> _What to work on_
Where the data below contains pictures, omit them; output the rest word for word.

═══ Data block ═══

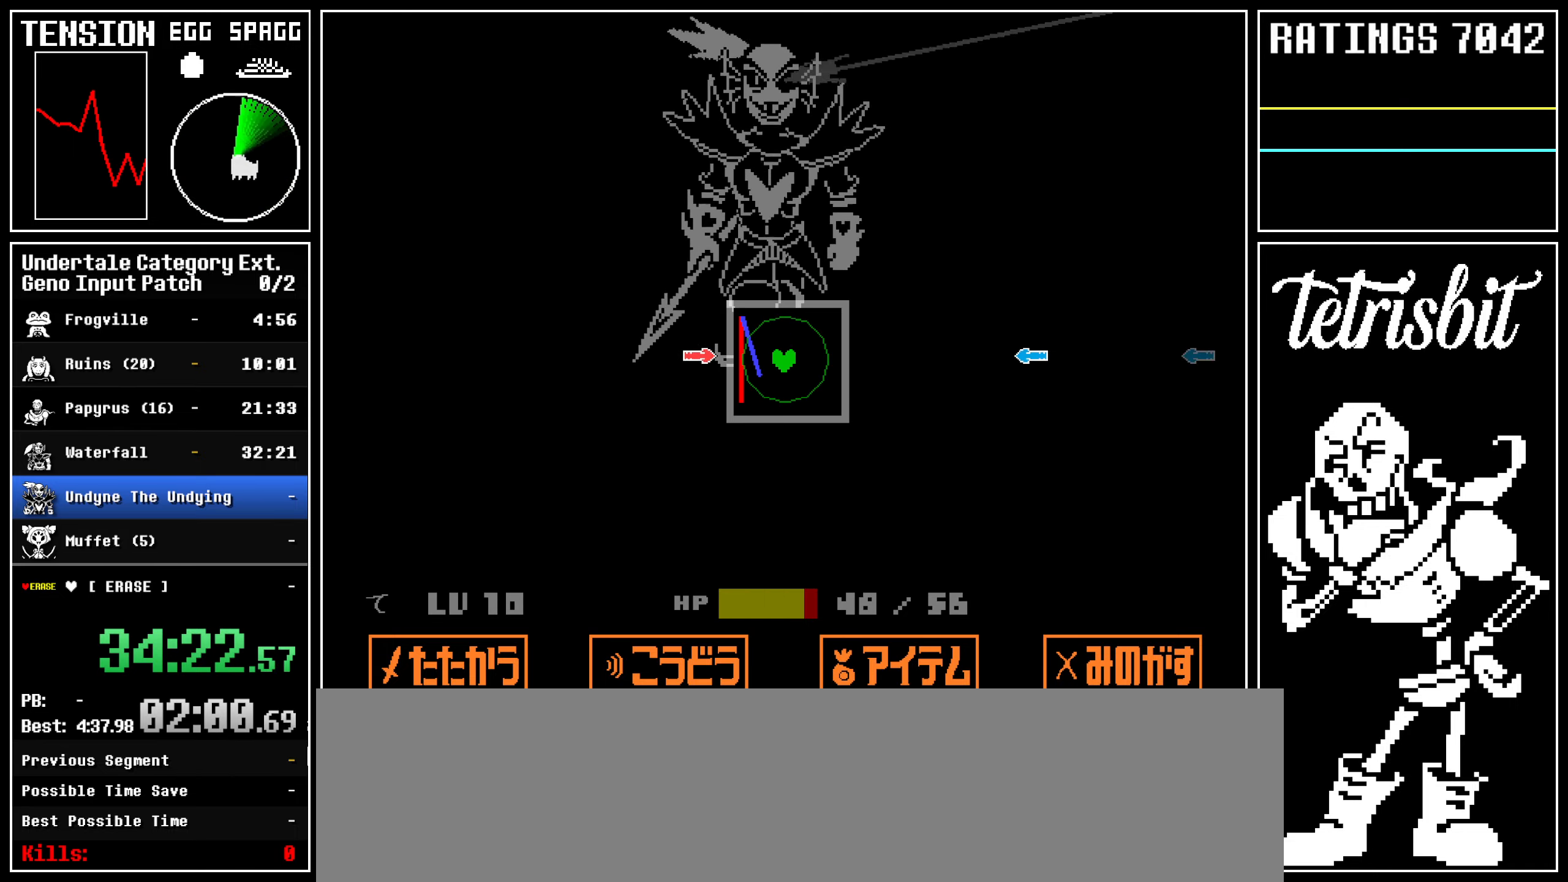
{"keys": [], "events": [[167, "right", "down"], [267, "right", "up"]]}
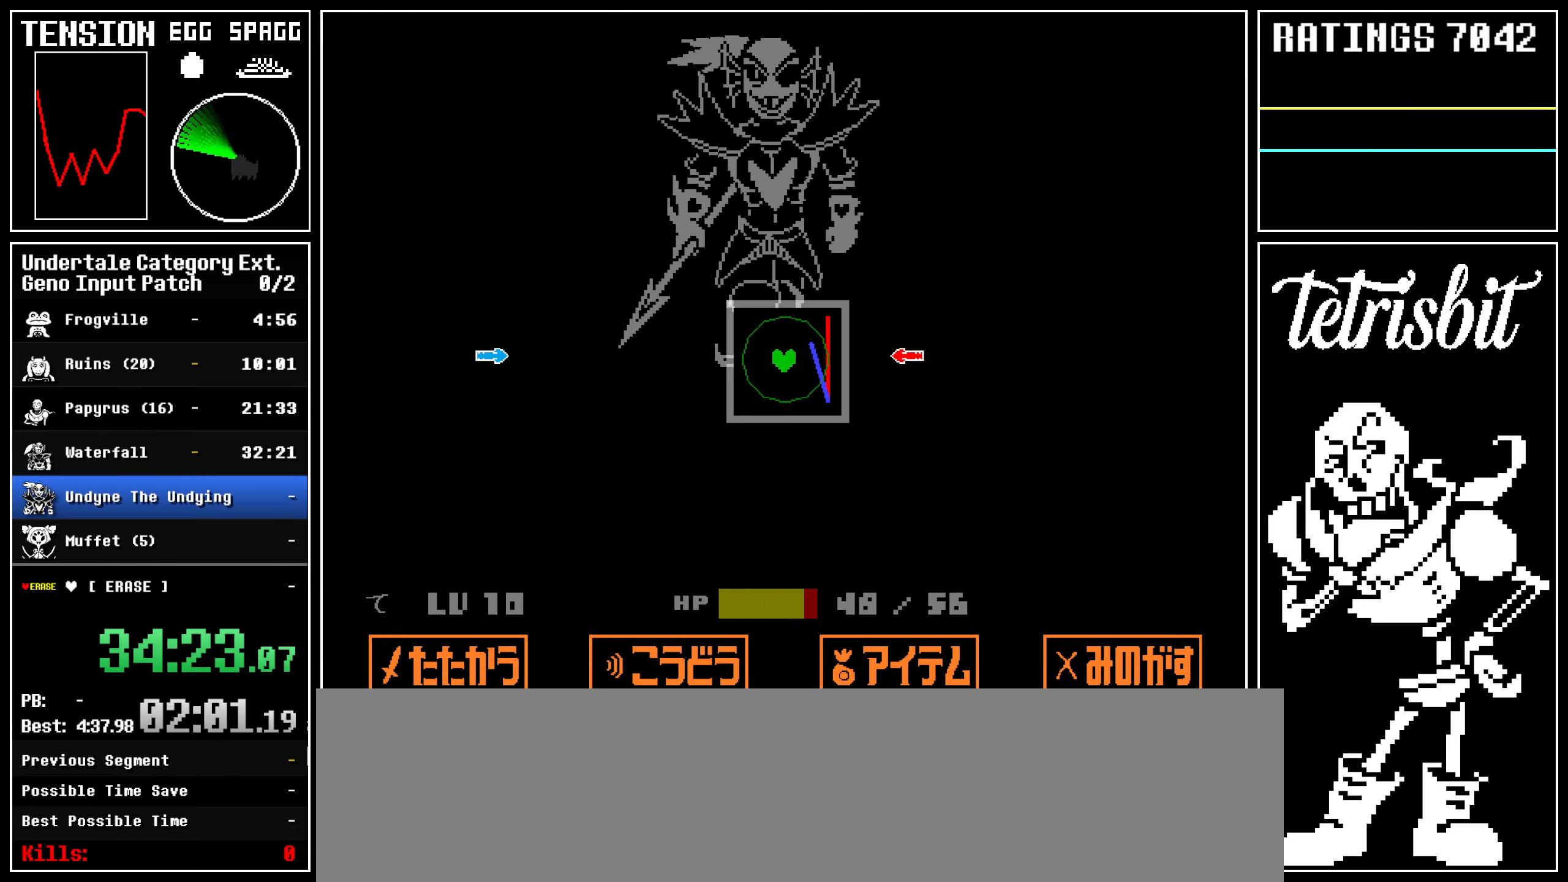
{"keys": ["right"], "events": [[217, "left", "down"], [367, "left", "up"], [467, "right", "down"]]}
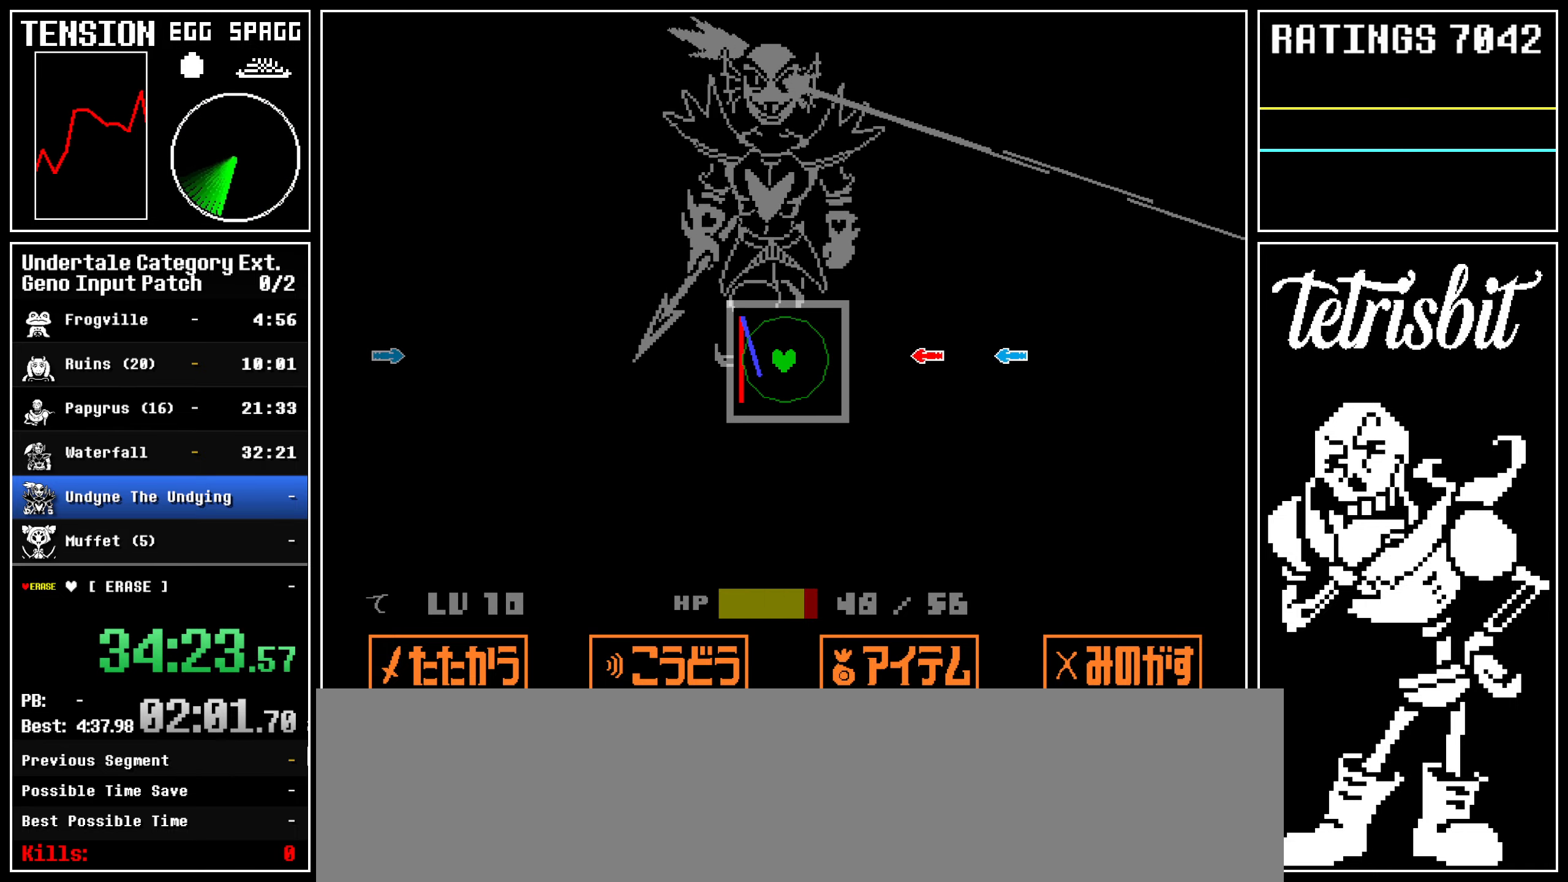
{"keys": ["left"], "events": [[67, "right", "up"], [417, "left", "down"]]}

═══

> _Reply to the exercise_
{"keys": [], "events": [[167, "right", "down"], [267, "right", "up"]]}
{"keys": ["right"], "events": [[217, "left", "down"], [367, "left", "up"], [467, "right", "down"]]}
{"keys": ["left"], "events": [[67, "right", "up"], [417, "left", "down"]]}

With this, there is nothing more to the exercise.